This formula calculates the diameter of a particle based on its settling velocity, dynamic viscosity of the fluid, and the density difference between the particle and the fluid. It's derived from Stokes' law for spherical particles settling in a viscous fluid under gravity.

2. How Does the Calculator Work?

The calculator uses the formula:

\[ D = \sqrt{\frac{18 \times V_s \times \mu}{[g] \times (\rho - \rho_{liquid})}} \]

Where:

\( D \) — Diameter of the particle (m)
\( V_s \) — Settling velocity (m/s)
\( \mu \) — Dynamic viscosity (Pa·s)
\( [g] \) — Gravitational acceleration (9.80665 m/s²)
\( \rho \) — Mass density of the particle (kg/m³)
\( \rho_{liquid} \) — Liquid density (kg/m³)

Explanation: This formula calculates the diameter of spherical particles based on their terminal settling velocity in a viscous fluid, accounting for gravitational forces and density differences.

3. Importance of Diameter Calculation

Details: Accurate particle diameter calculation is crucial for various applications including sedimentation studies, particle size analysis in environmental science, chemical engineering processes, and fluid mechanics research.

4. Using the Calculator

Tips: Enter settling velocity in m/s, dynamic viscosity in Pa·s, mass density and liquid density in kg/m³. All values must be positive, and mass density must be greater than liquid density for the calculation to be valid.

5. Frequently Asked Questions (FAQ)

Q1: What are the assumptions behind this formula?
A: This formula assumes spherical particles, laminar flow conditions (low Reynolds number), and that the particles are settling in an infinite fluid medium.

Q2: What is the typical range of applicability?
A: This formula works best for small particles (typically < 100μm) settling in viscous fluids where Stokes' law is valid (Re < 0.3).

Q3: How does temperature affect the calculation?
A: Temperature affects both dynamic viscosity and density values.
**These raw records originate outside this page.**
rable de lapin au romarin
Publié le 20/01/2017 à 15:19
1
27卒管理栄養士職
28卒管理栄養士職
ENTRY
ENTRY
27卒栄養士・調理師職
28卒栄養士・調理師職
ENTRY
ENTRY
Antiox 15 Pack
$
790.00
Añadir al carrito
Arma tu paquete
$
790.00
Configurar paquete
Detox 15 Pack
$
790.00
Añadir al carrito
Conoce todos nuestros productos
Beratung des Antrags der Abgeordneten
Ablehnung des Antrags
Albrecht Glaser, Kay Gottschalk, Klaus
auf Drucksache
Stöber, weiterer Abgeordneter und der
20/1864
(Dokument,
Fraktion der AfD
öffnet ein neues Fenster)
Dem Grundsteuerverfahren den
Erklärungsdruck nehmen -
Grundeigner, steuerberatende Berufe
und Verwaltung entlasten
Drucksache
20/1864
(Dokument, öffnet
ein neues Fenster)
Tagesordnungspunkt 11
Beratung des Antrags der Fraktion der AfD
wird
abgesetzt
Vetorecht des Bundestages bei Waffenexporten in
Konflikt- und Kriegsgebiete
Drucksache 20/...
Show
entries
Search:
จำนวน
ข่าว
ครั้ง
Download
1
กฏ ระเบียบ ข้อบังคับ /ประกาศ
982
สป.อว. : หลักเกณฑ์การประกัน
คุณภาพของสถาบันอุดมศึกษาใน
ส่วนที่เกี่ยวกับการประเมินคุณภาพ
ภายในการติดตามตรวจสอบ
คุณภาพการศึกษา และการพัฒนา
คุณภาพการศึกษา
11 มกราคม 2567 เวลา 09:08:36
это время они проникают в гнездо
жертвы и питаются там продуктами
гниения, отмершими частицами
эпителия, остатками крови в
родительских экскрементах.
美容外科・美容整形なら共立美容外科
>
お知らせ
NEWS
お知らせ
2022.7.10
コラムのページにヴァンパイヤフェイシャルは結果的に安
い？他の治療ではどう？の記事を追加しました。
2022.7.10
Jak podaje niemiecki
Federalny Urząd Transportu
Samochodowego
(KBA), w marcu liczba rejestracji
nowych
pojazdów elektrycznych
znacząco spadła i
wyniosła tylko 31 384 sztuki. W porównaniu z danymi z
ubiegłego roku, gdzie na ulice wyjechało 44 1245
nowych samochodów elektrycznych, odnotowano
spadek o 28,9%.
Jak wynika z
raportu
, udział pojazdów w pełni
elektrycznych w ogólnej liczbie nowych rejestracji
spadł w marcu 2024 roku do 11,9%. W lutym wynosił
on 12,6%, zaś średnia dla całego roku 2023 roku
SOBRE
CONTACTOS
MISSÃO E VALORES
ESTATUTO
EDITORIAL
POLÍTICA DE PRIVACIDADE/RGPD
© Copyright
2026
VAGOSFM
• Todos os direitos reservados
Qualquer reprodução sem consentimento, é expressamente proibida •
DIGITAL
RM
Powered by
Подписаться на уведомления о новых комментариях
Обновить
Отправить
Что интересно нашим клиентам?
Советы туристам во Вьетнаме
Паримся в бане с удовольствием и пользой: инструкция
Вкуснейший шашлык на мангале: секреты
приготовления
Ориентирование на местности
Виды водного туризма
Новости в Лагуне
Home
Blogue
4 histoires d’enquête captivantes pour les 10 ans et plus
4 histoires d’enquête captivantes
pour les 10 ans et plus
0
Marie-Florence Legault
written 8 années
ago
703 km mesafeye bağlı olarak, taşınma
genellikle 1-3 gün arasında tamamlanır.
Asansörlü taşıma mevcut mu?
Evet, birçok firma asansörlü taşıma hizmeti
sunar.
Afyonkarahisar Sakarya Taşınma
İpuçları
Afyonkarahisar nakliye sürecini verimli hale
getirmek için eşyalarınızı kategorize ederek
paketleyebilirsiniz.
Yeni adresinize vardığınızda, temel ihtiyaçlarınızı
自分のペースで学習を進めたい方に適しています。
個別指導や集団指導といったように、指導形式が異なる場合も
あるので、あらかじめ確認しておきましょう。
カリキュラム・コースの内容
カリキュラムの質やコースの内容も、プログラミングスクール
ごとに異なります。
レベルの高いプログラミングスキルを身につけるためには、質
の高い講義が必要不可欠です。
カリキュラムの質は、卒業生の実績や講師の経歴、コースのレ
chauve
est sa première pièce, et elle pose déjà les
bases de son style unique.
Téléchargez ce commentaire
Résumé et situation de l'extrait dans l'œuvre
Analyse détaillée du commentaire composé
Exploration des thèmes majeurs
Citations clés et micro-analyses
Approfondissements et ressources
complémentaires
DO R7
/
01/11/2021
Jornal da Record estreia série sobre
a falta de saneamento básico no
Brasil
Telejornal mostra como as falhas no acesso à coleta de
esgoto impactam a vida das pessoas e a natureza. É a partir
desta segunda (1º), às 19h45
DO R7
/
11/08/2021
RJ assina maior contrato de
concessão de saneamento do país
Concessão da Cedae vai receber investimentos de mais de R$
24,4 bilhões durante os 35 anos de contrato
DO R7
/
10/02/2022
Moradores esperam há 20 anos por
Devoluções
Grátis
For accurate results, use viscosity and density values measured at the same temperature.

Q4: Can this be used for non-spherical particles?
A: The formula is specifically derived for spherical particles. For non-spherical particles, additional shape factors and corrections are needed.

Q5: What units should be used for input values?
A: Use consistent SI units: m/s for velocity, Pa·s for viscosity, and kg/m³ for densities to get diameter in meters.